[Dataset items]
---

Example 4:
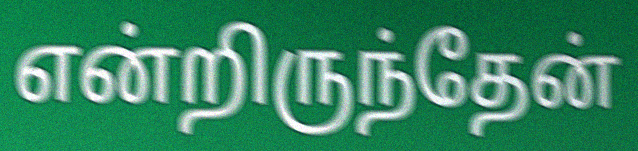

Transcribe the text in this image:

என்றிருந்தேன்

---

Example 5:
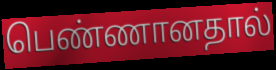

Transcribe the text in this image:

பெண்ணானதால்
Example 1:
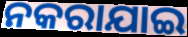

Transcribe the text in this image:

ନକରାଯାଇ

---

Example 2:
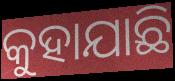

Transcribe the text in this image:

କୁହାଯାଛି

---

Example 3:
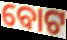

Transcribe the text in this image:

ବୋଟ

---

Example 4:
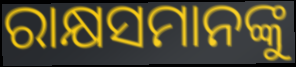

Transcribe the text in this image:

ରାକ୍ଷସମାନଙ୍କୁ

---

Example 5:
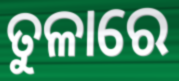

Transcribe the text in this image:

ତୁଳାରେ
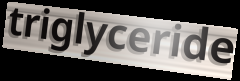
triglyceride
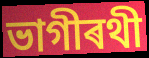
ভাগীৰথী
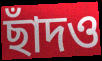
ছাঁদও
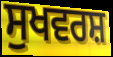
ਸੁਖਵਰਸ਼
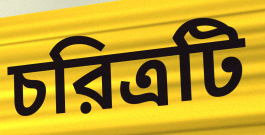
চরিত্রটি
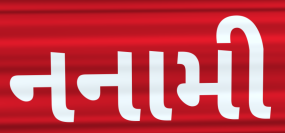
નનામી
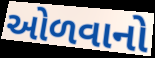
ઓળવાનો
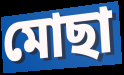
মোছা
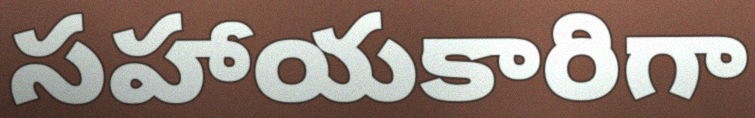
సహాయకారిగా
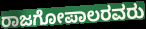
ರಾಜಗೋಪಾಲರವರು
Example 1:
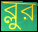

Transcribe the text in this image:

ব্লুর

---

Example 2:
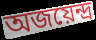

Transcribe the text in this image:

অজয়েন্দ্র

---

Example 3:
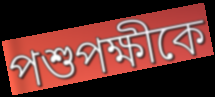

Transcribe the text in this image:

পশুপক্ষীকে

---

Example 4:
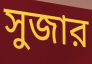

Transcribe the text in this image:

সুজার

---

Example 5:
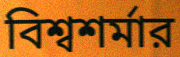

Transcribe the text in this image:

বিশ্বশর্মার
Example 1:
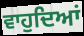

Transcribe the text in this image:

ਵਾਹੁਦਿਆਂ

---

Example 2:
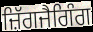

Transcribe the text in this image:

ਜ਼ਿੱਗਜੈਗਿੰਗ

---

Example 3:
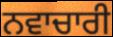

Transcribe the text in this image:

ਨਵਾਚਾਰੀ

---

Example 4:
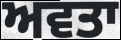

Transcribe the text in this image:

-- DIRECTIONS FOR THIS TASK --
No picture belongs in the answer, but every word of the records above does, exactly as given.

-- RESULT OF THE EXERCISE --
---

Example 4:

Transcribe the text in this image:

என்றிருந்தேன்

---

Example 5:

Transcribe the text in this image:

பெண்ணானதால்
Example 1:

Transcribe the text in this image:

ନକରାଯାଇ

---

Example 2:

Transcribe the text in this image:

କୁହାଯାଛି

---

Example 3:

Transcribe the text in this image:

ବୋଟ

---

Example 4:

Transcribe the text in this image:

ରାକ୍ଷସମାନଙ୍କୁ

---

Example 5:

Transcribe the text in this image:

ତୁଳାରେ
triglyceride
ভাগীৰথী
ছাঁদও
ਸੁਖਵਰਸ਼
চরিত্রটি
નનામી
ઓળવાનો
মোছা
సహాయకారిగా
ರಾಜಗೋಪಾಲರವರು
Example 1:

Transcribe the text in this image:

ব্লুর

---

Example 2:

Transcribe the text in this image:

অজয়েন্দ্র

---

Example 3:

Transcribe the text in this image:

পশুপক্ষীকে

---

Example 4:

Transcribe the text in this image:

সুজার

---

Example 5:

Transcribe the text in this image:

বিশ্বশর্মার
Example 1:

Transcribe the text in this image:

ਵਾਹੁਦਿਆਂ

---

Example 2:

Transcribe the text in this image:

ਜ਼ਿੱਗਜੈਗਿੰਗ

---

Example 3:

Transcribe the text in this image:

ਨਵਾਚਾਰੀ

---

Example 4:

Transcribe the text in this image:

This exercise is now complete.